Beperkingen specifiek voor één of meerdere levensbeschouwingen kunnen niet

Indien een werkgever levensbeschouwelijke tekens op de werkplaats toelaat, doch met beperkingen, dan mogen deze beperkingen geen betrekking hebben op één of meerdere welbepaalde levensbeschouwingen. Viseert men welbepaalde levensbeschouwingen, dan vormt dit een directe discriminatie. Zoals reeds meegegeven zijn uitzonderingen op het verbod op directe discriminatie schaars.
Kan dus bijvoorbeeld in beginsel niet: levensbeschouwelijke tekens toestaan, met uitzondering van de islamitische hoofddoek.

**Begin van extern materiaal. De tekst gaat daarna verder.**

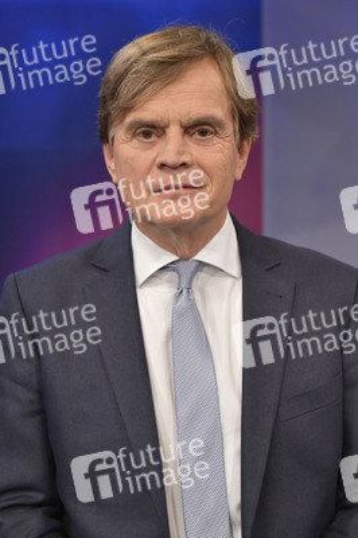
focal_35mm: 62
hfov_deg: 21.9
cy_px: 269
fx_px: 926
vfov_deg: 32.4
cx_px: 179
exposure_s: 1/200
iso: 2500
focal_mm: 62
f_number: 6.3
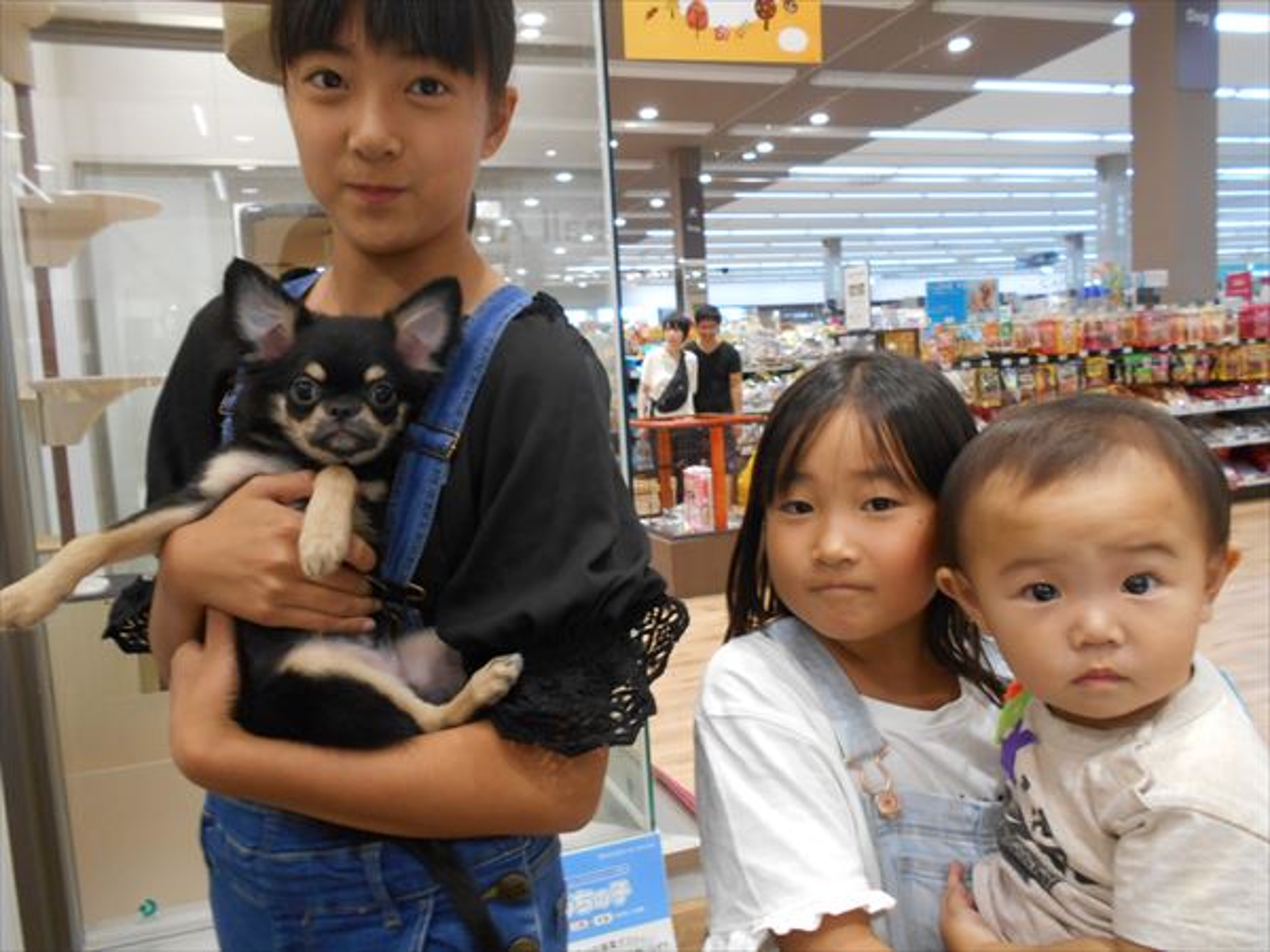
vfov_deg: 53.1
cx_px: 635
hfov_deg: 67.3
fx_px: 954
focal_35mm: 26
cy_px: 476
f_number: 3.2
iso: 220
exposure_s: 1/30
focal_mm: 4.6
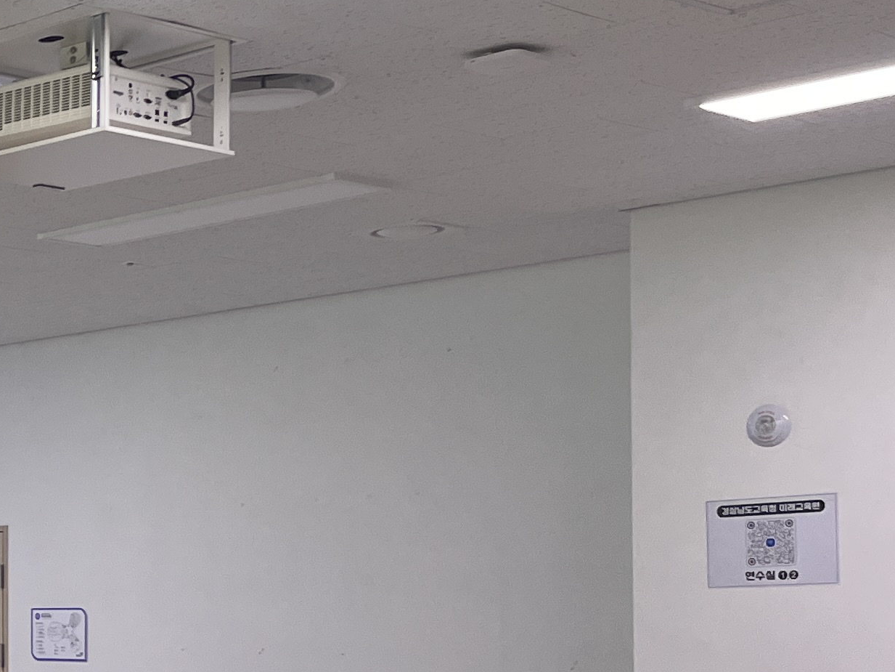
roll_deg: -0.9
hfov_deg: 19.5
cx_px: -510
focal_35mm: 85
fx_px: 2198
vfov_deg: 17.2
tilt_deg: +3.1
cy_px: 545
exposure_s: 1/120
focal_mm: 5.1
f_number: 1.6
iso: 80
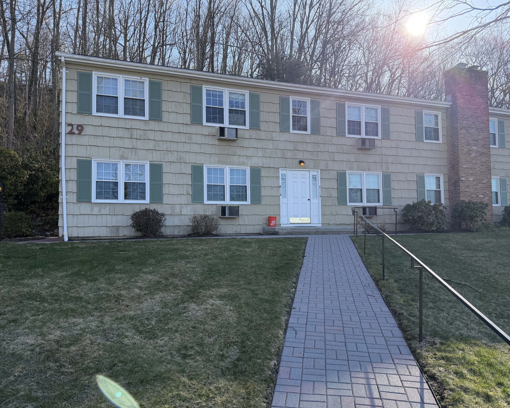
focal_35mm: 26
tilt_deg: +1.6
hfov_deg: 66.0
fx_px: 392
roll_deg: +0.6
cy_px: 210
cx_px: 268
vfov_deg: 54.9
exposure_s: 1/1337
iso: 100
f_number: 1.78
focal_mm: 6.76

Deze regel viseert immers expliciet personen van de islamitische geloofsgemeenschap.

Overigens is het evenmin toegestaan om beperkingen te voorzien die, alhoewel ze geen welbepaalde levensbeschouwingen expliciet viseren, in realiteit gebaseerd zijn op criteria die onlosmakelijk verbonden zijn met welbepaalde levensbeschouwingen.
Kan dus bijvoorbeeld evenmin niet: levensbeschouwelijke tekens toestaan, met uitzondering van de tulband. Alhoewel het verbod dit niet expliciet stelt impliceert ze in realiteit immers een benadeling van de sikhistische geloofsgemeenschap.

Weinig verrassend kunnen er situaties geformuleerd worden waarbij discussie mogelijk is. Wat bijvoorbeeld in geval van een toelating van levensbeschouwelijke tekens doch met de instructie dat bij hoofddeksel de hals zichtbaar moet zijn? Men kan argumenteren dat het criterium, hoofddeksels waarbij de hals zichtbaar blijft, niet onlosmakelijk verbonden is met een levensbeschouwing. Per slot van rekening heeft deze beperking niet alleen betrekking op personen van de islamitisch geloofsgemeenschap die de hoofddoek dragen, maar evengoed op bijvoorbeeld personen van de sikhistische geloofsgemeenschap die de tulband dragen. Maar wat indien dit verbod bij de betrokken werkgever in realiteit slechts één enkele levensbeschouwing treft? Is er dan een garantie dat dit door een rechter niet beoordeeld wordt als een vorm van directe discriminatie? Bij het formuleren en het toepassen van beperkingen waakt een behoedzame werkgever dus best nauwgezet over dit aandachtspunt.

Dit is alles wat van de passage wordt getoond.